(Beginning of RECORD EXCERPTS)

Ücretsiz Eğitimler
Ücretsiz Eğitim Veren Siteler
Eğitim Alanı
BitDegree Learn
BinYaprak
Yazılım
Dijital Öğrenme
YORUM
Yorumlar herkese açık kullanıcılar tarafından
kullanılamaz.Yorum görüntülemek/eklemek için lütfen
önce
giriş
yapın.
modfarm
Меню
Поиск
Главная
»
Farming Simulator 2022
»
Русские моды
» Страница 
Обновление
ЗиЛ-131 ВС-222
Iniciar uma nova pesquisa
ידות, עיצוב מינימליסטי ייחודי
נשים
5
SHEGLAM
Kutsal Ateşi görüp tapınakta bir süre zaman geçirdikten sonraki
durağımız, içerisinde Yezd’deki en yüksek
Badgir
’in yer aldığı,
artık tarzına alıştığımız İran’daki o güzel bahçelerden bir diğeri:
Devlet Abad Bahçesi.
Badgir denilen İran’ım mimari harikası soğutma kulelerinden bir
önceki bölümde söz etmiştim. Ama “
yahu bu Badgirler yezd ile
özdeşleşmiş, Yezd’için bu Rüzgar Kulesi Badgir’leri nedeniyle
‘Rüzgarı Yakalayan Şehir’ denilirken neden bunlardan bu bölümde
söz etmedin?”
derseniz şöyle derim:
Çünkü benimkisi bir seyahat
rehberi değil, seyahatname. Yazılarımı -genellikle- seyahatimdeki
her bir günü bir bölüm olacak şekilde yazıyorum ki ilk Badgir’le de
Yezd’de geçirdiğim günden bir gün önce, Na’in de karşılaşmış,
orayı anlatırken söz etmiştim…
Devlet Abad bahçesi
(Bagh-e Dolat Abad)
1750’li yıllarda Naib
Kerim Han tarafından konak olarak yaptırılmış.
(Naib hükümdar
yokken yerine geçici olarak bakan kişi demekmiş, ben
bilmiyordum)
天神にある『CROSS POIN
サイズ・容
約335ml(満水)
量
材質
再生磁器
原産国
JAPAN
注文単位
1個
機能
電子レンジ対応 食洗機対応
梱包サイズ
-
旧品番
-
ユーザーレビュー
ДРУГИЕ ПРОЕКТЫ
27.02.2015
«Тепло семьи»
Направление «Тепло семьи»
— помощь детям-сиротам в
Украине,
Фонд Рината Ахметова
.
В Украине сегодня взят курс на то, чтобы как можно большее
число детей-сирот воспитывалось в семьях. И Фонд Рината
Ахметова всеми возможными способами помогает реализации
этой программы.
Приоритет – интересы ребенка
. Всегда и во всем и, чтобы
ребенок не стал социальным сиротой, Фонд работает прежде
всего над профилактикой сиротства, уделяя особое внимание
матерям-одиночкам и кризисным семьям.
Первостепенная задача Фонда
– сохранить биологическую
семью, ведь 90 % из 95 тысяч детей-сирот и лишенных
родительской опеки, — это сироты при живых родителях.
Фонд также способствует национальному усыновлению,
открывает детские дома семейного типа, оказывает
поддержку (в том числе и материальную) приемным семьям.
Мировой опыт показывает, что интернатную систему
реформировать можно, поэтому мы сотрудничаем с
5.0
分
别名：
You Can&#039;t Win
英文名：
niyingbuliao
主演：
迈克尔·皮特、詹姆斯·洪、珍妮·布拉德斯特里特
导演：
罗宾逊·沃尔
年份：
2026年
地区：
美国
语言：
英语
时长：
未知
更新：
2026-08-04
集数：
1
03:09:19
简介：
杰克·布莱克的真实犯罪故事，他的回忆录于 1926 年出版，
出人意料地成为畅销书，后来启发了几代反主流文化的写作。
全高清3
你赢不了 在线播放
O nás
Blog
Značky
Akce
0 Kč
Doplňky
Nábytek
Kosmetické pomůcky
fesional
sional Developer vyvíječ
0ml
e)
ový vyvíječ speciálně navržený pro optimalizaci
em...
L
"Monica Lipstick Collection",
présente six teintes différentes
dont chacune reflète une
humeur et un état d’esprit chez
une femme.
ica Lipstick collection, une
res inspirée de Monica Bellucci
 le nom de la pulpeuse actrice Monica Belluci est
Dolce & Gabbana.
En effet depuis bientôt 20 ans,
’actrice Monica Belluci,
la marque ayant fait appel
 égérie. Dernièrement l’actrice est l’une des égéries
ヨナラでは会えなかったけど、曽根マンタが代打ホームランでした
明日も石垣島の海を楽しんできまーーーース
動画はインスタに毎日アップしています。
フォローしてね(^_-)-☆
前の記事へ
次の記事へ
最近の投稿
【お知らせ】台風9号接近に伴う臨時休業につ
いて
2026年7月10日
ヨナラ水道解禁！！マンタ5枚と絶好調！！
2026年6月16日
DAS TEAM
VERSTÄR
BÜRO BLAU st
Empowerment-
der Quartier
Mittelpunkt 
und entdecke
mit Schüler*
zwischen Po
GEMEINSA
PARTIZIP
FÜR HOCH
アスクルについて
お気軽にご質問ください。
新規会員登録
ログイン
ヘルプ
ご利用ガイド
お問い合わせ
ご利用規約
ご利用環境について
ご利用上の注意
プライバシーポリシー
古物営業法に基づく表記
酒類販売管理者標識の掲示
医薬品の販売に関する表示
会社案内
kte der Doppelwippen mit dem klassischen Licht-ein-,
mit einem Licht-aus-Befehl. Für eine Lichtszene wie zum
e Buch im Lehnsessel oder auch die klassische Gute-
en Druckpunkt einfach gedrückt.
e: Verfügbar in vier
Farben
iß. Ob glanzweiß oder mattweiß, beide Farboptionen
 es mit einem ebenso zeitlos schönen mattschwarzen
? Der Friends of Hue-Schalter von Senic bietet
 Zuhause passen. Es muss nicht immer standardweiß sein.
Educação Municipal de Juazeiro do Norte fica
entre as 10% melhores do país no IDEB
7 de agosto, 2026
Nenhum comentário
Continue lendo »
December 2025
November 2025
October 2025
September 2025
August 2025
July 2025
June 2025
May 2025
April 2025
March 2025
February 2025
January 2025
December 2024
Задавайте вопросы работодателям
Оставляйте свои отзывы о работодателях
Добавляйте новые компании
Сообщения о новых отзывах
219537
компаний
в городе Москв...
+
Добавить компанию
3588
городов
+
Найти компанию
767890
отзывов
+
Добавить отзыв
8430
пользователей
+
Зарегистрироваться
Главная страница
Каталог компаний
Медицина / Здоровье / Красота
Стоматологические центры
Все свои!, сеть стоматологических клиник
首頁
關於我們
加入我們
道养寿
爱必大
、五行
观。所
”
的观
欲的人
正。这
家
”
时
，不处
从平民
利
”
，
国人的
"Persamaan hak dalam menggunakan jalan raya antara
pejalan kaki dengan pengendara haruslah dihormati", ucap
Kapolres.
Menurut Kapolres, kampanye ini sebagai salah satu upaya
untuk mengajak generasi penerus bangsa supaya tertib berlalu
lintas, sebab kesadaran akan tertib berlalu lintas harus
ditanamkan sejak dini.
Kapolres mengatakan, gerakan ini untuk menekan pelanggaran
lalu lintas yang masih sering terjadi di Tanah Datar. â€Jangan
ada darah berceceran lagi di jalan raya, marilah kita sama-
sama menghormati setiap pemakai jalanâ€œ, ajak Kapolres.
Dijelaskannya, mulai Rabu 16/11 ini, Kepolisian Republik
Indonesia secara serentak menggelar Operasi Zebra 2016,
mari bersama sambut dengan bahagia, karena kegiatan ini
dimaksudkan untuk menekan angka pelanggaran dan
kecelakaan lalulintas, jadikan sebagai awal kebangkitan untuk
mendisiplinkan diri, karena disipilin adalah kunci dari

(End of RECORD EXCERPTS)

▶ AIM OF THE EXERCISE
This calls for all of the entries above, repeated exactly.

▶ EXERCISE RESPONSE
Ücretsiz Eğitimler
Ücretsiz Eğitim Veren Siteler
Eğitim Alanı
BitDegree Learn
BinYaprak
Yazılım
Dijital Öğrenme
YORUM
Yorumlar herkese açık kullanıcılar tarafından
kullanılamaz.Yorum görüntülemek/eklemek için lütfen
önce
giriş
yapın.
modfarm
Меню
Поиск
Главная
»
Farming Simulator 2022
»
Русские моды
» Страница 
Обновление
ЗиЛ-131 ВС-222
Iniciar uma nova pesquisa
ידות, עיצוב מינימליסטי ייחודי
נשים
5
SHEGLAM
Kutsal Ateşi görüp tapınakta bir süre zaman geçirdikten sonraki
durağımız, içerisinde Yezd’deki en yüksek
Badgir
’in yer aldığı,
artık tarzına alıştığımız İran’daki o güzel bahçelerden bir diğeri:
Devlet Abad Bahçesi.
Badgir denilen İran’ım mimari harikası soğutma kulelerinden bir
önceki bölümde söz etmiştim. Ama “
yahu bu Badgirler yezd ile
özdeşleşmiş, Yezd’için bu Rüzgar Kulesi Badgir’leri nedeniyle
‘Rüzgarı Yakalayan Şehir’ denilirken neden bunlardan bu bölümde
söz etmedin?”
derseniz şöyle derim:
Çünkü benimkisi bir seyahat
rehberi değil, seyahatname. Yazılarımı -genellikle- seyahatimdeki
her bir günü bir bölüm olacak şekilde yazıyorum ki ilk Badgir’le de
Yezd’de geçirdiğim günden bir gün önce, Na’in de karşılaşmış,
orayı anlatırken söz etmiştim…
Devlet Abad bahçesi
(Bagh-e Dolat Abad)
1750’li yıllarda Naib
Kerim Han tarafından konak olarak yaptırılmış.
(Naib hükümdar
yokken yerine geçici olarak bakan kişi demekmiş, ben
bilmiyordum)
天神にある『CROSS POIN
サイズ・容
約335ml(満水)
量
材質
再生磁器
原産国
JAPAN
注文単位
1個
機能
電子レンジ対応 食洗機対応
梱包サイズ
-
旧品番
-
ユーザーレビュー
ДРУГИЕ ПРОЕКТЫ
27.02.2015
«Тепло семьи»
Направление «Тепло семьи»
— помощь детям-сиротам в
Украине,
Фонд Рината Ахметова
.
В Украине сегодня взят курс на то, чтобы как можно большее
число детей-сирот воспитывалось в семьях. И Фонд Рината
Ахметова всеми возможными способами помогает реализации
этой программы.
Приоритет – интересы ребенка
. Всегда и во всем и, чтобы
ребенок не стал социальным сиротой, Фонд работает прежде
всего над профилактикой сиротства, уделяя особое внимание
матерям-одиночкам и кризисным семьям.
Первостепенная задача Фонда
– сохранить биологическую
семью, ведь 90 % из 95 тысяч детей-сирот и лишенных
родительской опеки, — это сироты при живых родителях.
Фонд также способствует национальному усыновлению,
открывает детские дома семейного типа, оказывает
поддержку (в том числе и материальную) приемным семьям.
Мировой опыт показывает, что интернатную систему
реформировать можно, поэтому мы сотрудничаем с
5.0
分
别名：
You Can&#039;t Win
英文名：
niyingbuliao
主演：
迈克尔·皮特、詹姆斯·洪、珍妮·布拉德斯特里特
导演：
罗宾逊·沃尔
年份：
2026年
地区：
美国
语言：
英语
时长：
未知
更新：
2026-08-04
集数：
1
03:09:19
简介：
杰克·布莱克的真实犯罪故事，他的回忆录于 1926 年出版，
出人意料地成为畅销书，后来启发了几代反主流文化的写作。
全高清3
你赢不了 在线播放
O nás
Blog
Značky
Akce
0 Kč
Doplňky
Nábytek
Kosmetické pomůcky
fesional
sional Developer vyvíječ
0ml
e)
ový vyvíječ speciálně navržený pro optimalizaci
em...
L
"Monica Lipstick Collection",
présente six teintes différentes
dont chacune reflète une
humeur et un état d’esprit chez
une femme.
ica Lipstick collection, une
res inspirée de Monica Bellucci
 le nom de la pulpeuse actrice Monica Belluci est
Dolce & Gabbana.
En effet depuis bientôt 20 ans,
’actrice Monica Belluci,
la marque ayant fait appel
 égérie. Dernièrement l’actrice est l’une des égéries
ヨナラでは会えなかったけど、曽根マンタが代打ホームランでした
明日も石垣島の海を楽しんできまーーーース
動画はインスタに毎日アップしています。
フォローしてね(^_-)-☆
前の記事へ
次の記事へ
最近の投稿
【お知らせ】台風9号接近に伴う臨時休業につ
いて
2026年7月10日
ヨナラ水道解禁！！マンタ5枚と絶好調！！
2026年6月16日
DAS TEAM
VERSTÄR
BÜRO BLAU st
Empowerment-
der Quartier
Mittelpunkt 
und entdecke
mit Schüler*
zwischen Po
GEMEINSA
PARTIZIP
FÜR HOCH
アスクルについて
お気軽にご質問ください。
新規会員登録
ログイン
ヘルプ
ご利用ガイド
お問い合わせ
ご利用規約
ご利用環境について
ご利用上の注意
プライバシーポリシー
古物営業法に基づく表記
酒類販売管理者標識の掲示
医薬品の販売に関する表示
会社案内
kte der Doppelwippen mit dem klassischen Licht-ein-,
mit einem Licht-aus-Befehl. Für eine Lichtszene wie zum
e Buch im Lehnsessel oder auch die klassische Gute-
en Druckpunkt einfach gedrückt.
e: Verfügbar in vier
Farben
iß. Ob glanzweiß oder mattweiß, beide Farboptionen
 es mit einem ebenso zeitlos schönen mattschwarzen
? Der Friends of Hue-Schalter von Senic bietet
 Zuhause passen. Es muss nicht immer standardweiß sein.
Educação Municipal de Juazeiro do Norte fica
entre as 10% melhores do país no IDEB
7 de agosto, 2026
Nenhum comentário
Continue lendo »
December 2025
November 2025
October 2025
September 2025
August 2025
July 2025
June 2025
May 2025
April 2025
March 2025
February 2025
January 2025
December 2024
Задавайте вопросы работодателям
Оставляйте свои отзывы о работодателях
Добавляйте новые компании
Сообщения о новых отзывах
219537
компаний
в городе Москв...
+
Добавить компанию
3588
городов
+
Найти компанию
767890
отзывов
+
Добавить отзыв
8430
пользователей
+
Зарегистрироваться
Главная страница
Каталог компаний
Медицина / Здоровье / Красота
Стоматологические центры
Все свои!, сеть стоматологических клиник
首頁
關於我們
加入我們
道养寿
爱必大
、五行
观。所
”
的观
欲的人
正。这
家
”
时
，不处
从平民
利
”
，
国人的
"Persamaan hak dalam menggunakan jalan raya antara
pejalan kaki dengan pengendara haruslah dihormati", ucap
Kapolres.
Menurut Kapolres, kampanye ini sebagai salah satu upaya
untuk mengajak generasi penerus bangsa supaya tertib berlalu
lintas, sebab kesadaran akan tertib berlalu lintas harus
ditanamkan sejak dini.
Kapolres mengatakan, gerakan ini untuk menekan pelanggaran
lalu lintas yang masih sering terjadi di Tanah Datar. â€Jangan
ada darah berceceran lagi di jalan raya, marilah kita sama-
sama menghormati setiap pemakai jalanâ€œ, ajak Kapolres.
Dijelaskannya, mulai Rabu 16/11 ini, Kepolisian Republik
Indonesia secara serentak menggelar Operasi Zebra 2016,
mari bersama sambut dengan bahagia, karena kegiatan ini
dimaksudkan untuk menekan angka pelanggaran dan
kecelakaan lalulintas, jadikan sebagai awal kebangkitan untuk
mendisiplinkan diri, karena disipilin adalah kunci dari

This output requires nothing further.